Record Matching Package

A similar set of tasks, including record linkage, record deduplication, entity resolution, object consolidation, and citation matching, all involve matching of items. Here, we assume that the input items are expressed as records and simply call it record matching.

This record matching package is written as an extensible framework in Java, with the goal of making the writing of programs that perform record matching tasks easier. The focus here is on pairwise comparison of records, and this package includes building blocks for similarity or distance metrics, blocking algorithms, and clustering algorithms. A couple of metrics and algorithms are included in this package, and new metrics and algorithms can be implemented by subclassing suitable classes in this framework.

The choice of Java as the programming language is mainly for portability reasons, as well as promoting code reuse by facilitating the integration of other Java packages into this record matching framework. In particular, it is easy to include bridges to other approximate matching components that are written in Java. Bundled in this package are access to two popular string matching libraries, SecondString and SimMetrics, as well as a means to transform record pairs into instances such that classification algorithms in the Weka collection of machine learners can be used.

Oracle Java 1.6 is required to use this package.


The record matching package is open source.
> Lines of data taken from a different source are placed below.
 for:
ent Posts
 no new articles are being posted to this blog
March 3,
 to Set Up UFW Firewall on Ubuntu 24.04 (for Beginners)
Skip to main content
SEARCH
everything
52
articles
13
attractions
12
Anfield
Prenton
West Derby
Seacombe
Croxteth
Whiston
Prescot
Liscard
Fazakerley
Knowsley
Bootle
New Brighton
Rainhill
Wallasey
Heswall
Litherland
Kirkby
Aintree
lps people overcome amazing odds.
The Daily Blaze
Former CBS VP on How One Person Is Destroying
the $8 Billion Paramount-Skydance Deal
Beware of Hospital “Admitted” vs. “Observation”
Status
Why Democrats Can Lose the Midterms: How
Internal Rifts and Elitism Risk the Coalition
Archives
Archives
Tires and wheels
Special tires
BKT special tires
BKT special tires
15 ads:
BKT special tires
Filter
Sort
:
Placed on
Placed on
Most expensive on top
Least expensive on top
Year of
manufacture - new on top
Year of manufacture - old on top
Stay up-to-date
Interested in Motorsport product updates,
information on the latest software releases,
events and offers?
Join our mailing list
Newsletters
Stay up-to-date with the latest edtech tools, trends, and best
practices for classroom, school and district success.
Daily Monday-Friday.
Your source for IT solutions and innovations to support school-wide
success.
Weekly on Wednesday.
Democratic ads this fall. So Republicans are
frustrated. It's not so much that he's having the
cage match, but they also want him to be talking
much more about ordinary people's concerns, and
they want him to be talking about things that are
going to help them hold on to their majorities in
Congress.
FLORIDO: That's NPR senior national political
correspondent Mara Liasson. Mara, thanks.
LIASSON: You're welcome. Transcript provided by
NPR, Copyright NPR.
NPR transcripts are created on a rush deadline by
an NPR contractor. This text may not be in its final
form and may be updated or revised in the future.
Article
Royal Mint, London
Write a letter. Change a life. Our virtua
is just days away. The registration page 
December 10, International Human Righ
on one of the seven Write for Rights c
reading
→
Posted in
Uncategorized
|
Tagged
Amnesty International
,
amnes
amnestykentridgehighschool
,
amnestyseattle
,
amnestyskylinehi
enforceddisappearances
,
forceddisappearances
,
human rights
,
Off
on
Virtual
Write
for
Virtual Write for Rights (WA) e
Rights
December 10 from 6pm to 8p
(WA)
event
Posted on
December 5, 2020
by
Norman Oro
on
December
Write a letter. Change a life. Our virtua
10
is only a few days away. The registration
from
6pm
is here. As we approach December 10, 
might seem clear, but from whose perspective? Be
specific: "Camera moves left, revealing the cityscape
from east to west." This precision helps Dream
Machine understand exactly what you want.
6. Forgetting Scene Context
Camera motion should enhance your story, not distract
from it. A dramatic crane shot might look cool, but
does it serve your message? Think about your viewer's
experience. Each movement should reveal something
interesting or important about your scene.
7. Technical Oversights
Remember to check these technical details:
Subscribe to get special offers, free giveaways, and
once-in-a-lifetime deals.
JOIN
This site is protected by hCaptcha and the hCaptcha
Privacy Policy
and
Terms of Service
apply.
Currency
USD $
All releases are licensed under the GNU General Public License, either Version 3 or (at your option) any later version.


This package is under general release.

However, the sg.yeefan.recordmatching.clusterers package should be considered unstable for now.


Release: 2010 February 14

In the sg.yeefan.recordmatching.clusterers package, the classes related to hierarchical clustering have been restructured. These affects HierarchicalClusterer, DendrogramNode and their subclasses. At the same time, the AgglomerativeClusterer class now contains a more efficient O(n2 log n) implementation of the hierarchical agglomerative clustering algorithm. The changes to the API are not backwards compatiable.

The classes originally in sg.yeefan.util are now moved to its own project in common utilities, with a greatly expanded set of utility classes. Note that the old and new sg.yeefan.util packages have a number of API changes.
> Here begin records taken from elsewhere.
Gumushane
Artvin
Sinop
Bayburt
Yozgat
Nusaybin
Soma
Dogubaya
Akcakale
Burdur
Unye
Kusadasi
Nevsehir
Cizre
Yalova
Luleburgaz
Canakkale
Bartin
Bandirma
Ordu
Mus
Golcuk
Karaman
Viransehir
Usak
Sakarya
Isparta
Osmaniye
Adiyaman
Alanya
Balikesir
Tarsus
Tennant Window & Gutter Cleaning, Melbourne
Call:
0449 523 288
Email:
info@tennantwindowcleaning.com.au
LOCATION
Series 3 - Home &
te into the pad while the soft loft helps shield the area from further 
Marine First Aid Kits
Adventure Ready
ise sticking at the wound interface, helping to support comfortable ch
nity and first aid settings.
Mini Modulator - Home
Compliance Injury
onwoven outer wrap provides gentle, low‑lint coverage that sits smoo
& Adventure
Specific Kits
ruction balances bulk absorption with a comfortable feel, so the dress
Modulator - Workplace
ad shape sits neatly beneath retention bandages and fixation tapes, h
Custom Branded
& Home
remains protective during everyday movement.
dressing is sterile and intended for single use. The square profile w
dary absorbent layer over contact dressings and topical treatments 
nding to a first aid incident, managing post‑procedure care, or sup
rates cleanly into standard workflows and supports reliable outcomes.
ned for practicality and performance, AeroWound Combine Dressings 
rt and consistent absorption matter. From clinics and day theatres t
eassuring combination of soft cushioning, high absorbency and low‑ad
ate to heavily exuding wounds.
In the sg.yeefan.recordmatching.metrics package, CombinationMetric and its subclasses have been improved slightly. The changes are backwards compatiable.

The whole package is now considered general release, except that the sg.yeefan.recordmatching.clusterers package should be considered as unstable in this release.

Release: 2009 April 7 (beta)

There is a major change to the API. Instead of having all classes residing in the sg.yeefan.recordmatching package, this package is now split into several subpackages that group classes by their functionality: sg.yeefan.recordmatching.fields for record fields, sg.yeefan.recordmatching.metrics for similarity and distance metrics, sg.yeefan.recordmatching.blockers for blocking algorithms, and sg.yeefan.recordmatching.clusterers for clustering algorithms. The interface of the individual classes remains unchanged.

A new subpackage sg.yeefan.recordmatching.transformers is also introduced in this release. Currently it holds the base classes which serves as a foundation for transforming records and record fields.


Release: 2009 February 24 (alpha)

This is the initial release of the record matching package.